Several Simsbury residents and library trustees told the Board of Selectmen on Feb. 28 that cuts to the library budget would harm services and asked the board to restore $23,107 for reference materials.
Maryanne O’Neil, who identified her address, thanked the town for 55 years of library support and asked that the board restore $23,107 for reference materials — an amount she described as "94 cents per capita." Holly McBeth, chair of the Library Board of Trustees, told the board the library operates frugally, relies on volunteers and partnerships, and had already pared programming and materials; she warned that reducing the career center from full-time to part-time would impede residents who use it for job-seeking and skill-building.

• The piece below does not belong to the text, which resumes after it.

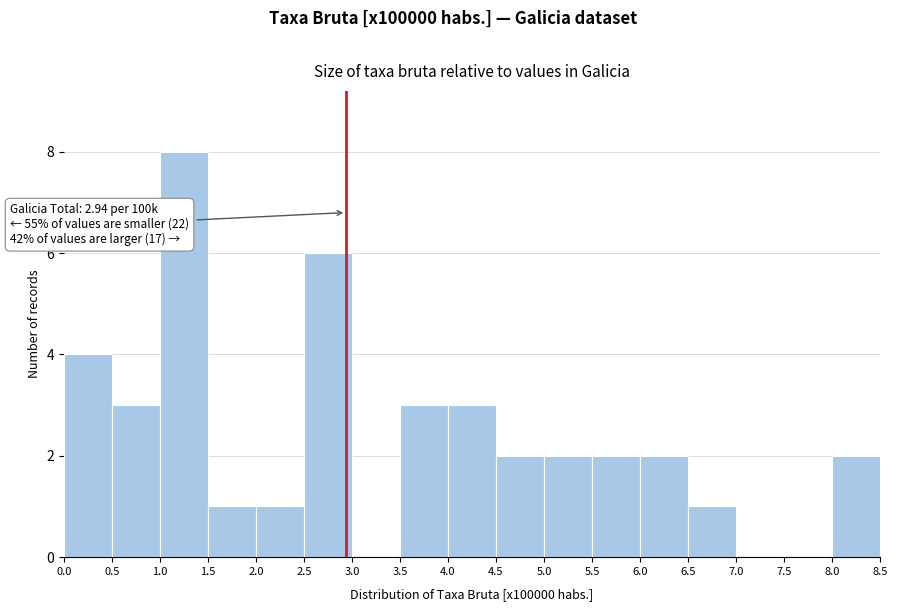

Over which range of the x-axis is the bar tallest?

1.0 to 1.5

Library staff later described a zero-based budgeting review and said they had saved $56,000 in in-kind services and shifted to shared positions where possible. Staff answered line-item questions from selectmen about increased costs for an automatic sorter, copier leases, repairs to a book return, RFID tags and database subscriptions including Consumer Reports and Ancestry (the transcript cited a $27,500 database line). The library reported it is open 64 hours a week and that staffing is the majority of its budget.
First Selectman Wendy Mackstutis and other board members asked detailed questions about line-item increases and about the role of shared positions; Mr. Nelson and department leads explained some costs are one-time or due to contracted services. The board did not take a final vote on library appropriations at the workshop but asked staff for clarification on specific costs and impacts before the continuing budget meeting.